You're right, section 4(1) specifies that the Act applies only to prizes that are worth greater than $200. But that still leaves the recreational vehicle.
By sight alone, I can tell it's a violation the NFPA 1192, Standard on Recreational Vehicles, 2021 Edition.
What - you think I like smelling like this?
No, I'm not going to tell you which one I like the best, why would I?
You think I'm going do that for free? Get outtah here man. Take a walk.
I aint talking to you about nothing. I got enough shit on my hands as it is.
Yeah, you pay me I'll tell you. But don't go thinking I'm cheap or anything like that, 'cause I aint cheap. I aint like those laminated phosphor streetlights. Phoswhores, I call 'em. Lamina I love you!
Yeah, we dated. Me and North End Treatment Center.
Back in the day Netty could take whatever I threw at him, and, believe me, the Lamina back then threw a lot of shit at him. Whatever I could grab, and he always took it. Netty was so strong.
But later I could tell it started to weigh on him.
So I left. Got a job on the streets. Let's just say I did what I had to do to survive.
I seen a lot of nasty shit, but when The City brought in uniforms, I'm, like, fuck that shit. So, as a protest, I dyed my hair purple.

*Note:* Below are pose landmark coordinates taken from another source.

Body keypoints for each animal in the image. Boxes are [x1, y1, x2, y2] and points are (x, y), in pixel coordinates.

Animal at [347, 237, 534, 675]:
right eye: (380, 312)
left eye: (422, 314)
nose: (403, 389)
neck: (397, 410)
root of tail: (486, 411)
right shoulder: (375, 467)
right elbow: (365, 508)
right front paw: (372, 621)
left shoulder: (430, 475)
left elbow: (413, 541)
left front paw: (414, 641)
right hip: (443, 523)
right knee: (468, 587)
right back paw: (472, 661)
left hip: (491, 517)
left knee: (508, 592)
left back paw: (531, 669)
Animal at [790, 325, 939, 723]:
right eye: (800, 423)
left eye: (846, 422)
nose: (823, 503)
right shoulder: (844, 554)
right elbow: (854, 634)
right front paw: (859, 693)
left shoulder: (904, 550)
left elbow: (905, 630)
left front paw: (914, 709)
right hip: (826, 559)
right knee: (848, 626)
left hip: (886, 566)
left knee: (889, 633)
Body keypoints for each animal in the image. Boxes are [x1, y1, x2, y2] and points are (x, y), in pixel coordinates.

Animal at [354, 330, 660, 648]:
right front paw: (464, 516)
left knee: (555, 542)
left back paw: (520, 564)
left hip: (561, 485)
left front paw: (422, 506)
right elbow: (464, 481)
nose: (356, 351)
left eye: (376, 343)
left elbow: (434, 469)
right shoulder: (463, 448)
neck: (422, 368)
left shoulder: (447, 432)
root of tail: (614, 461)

Netty always liked when I dyed my hair purple.
Did he mention me? He did, didn't he?
What did he say?
You have to understand, I was never going to leave my bat behind. And for coming back for it I now have to sit on this jury? I didn't even take nothing neither.
Think you can tell me what to do. I aint gunna listen to your music no matter how loud you play it.

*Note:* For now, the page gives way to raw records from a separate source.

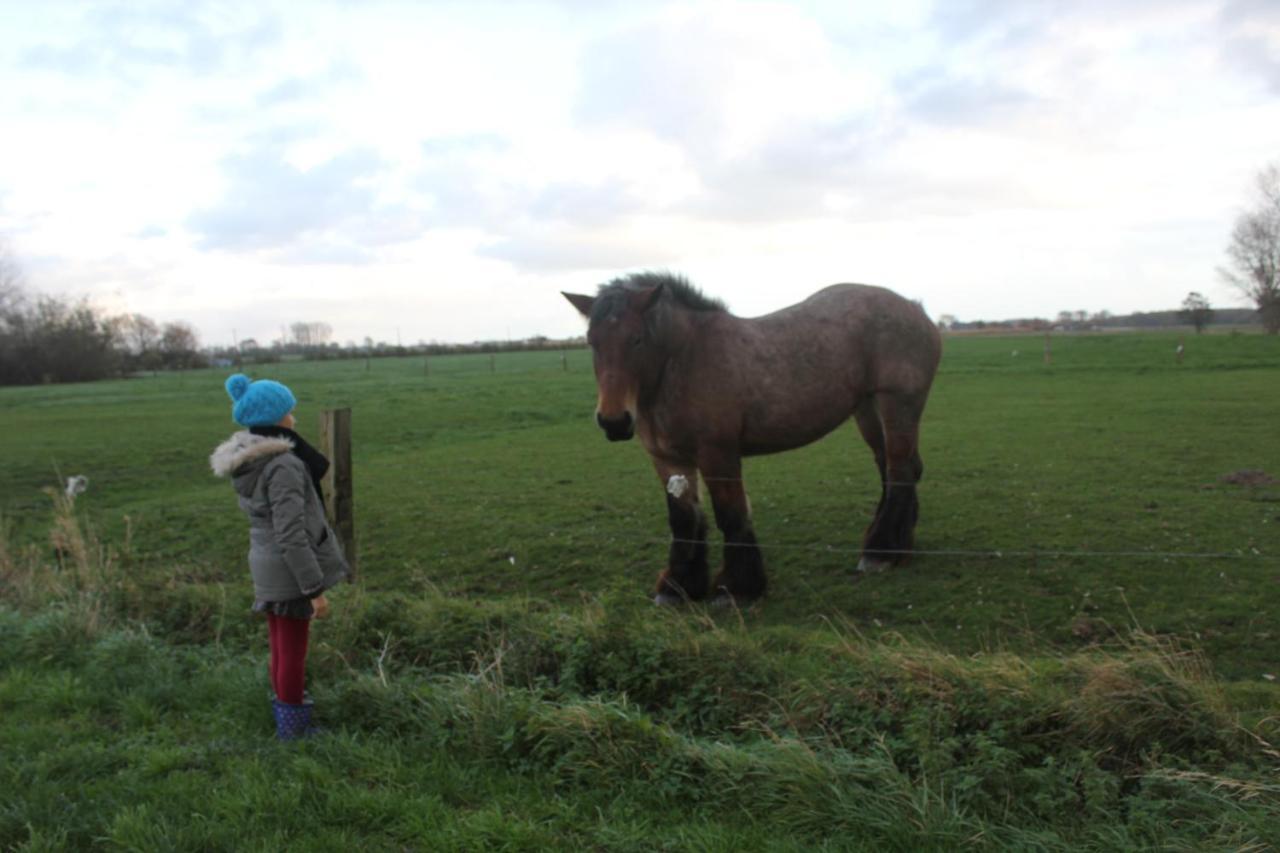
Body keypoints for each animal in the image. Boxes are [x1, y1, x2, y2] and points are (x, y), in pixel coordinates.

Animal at [565, 272, 947, 604]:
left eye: (637, 339)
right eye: (592, 342)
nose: (614, 422)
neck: (683, 360)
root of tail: (917, 310)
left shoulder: (717, 454)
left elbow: (731, 515)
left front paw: (736, 589)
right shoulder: (668, 460)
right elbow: (684, 520)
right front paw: (678, 587)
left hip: (897, 405)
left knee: (899, 472)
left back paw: (880, 553)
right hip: (867, 410)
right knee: (895, 470)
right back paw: (896, 545)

What kind of guy your age is up at 3:30 in the morning? Don't you sleep? Don't you have something better to do? Something other than creeping around in your backyard?
Yo I broke your window, bro, yeah, but why you doing that? Tell me that and I'll answer your question. Why you doing that back there?
Who's that illustrious man who's a fan of Winnipeg music?
Who's that illustrious man with vernacular spectacular?
Who's that illustrious man with a lexicon spectaculon?
Who's that mighty critic on high who bestows the Schmolaris Prize?
He diligently listens to every song made in Winnipeg.
And with his discerning ear he makes perfectly clear what he thinks of it.
Steve Schmolaris has read over 10,000 books and he's smart as fuck.
Steve Schmolaris rejoices in the mastery of the English language like that other guy - what's his name - James Joyce!
Who's that eloquent dude with reviews of Winnipeg music?
Who's that highly educated guy who bestows the Schmolaris Prize?
Who's that guy with a genius IQ doing reviews of Winnipeg music?
Who's that mystical seer with his ear attuned to the music of the sphere?
(Image: Steve Schmolaris at the inaugural Schmolaris Prize in 1977 in East Schmelkirk.)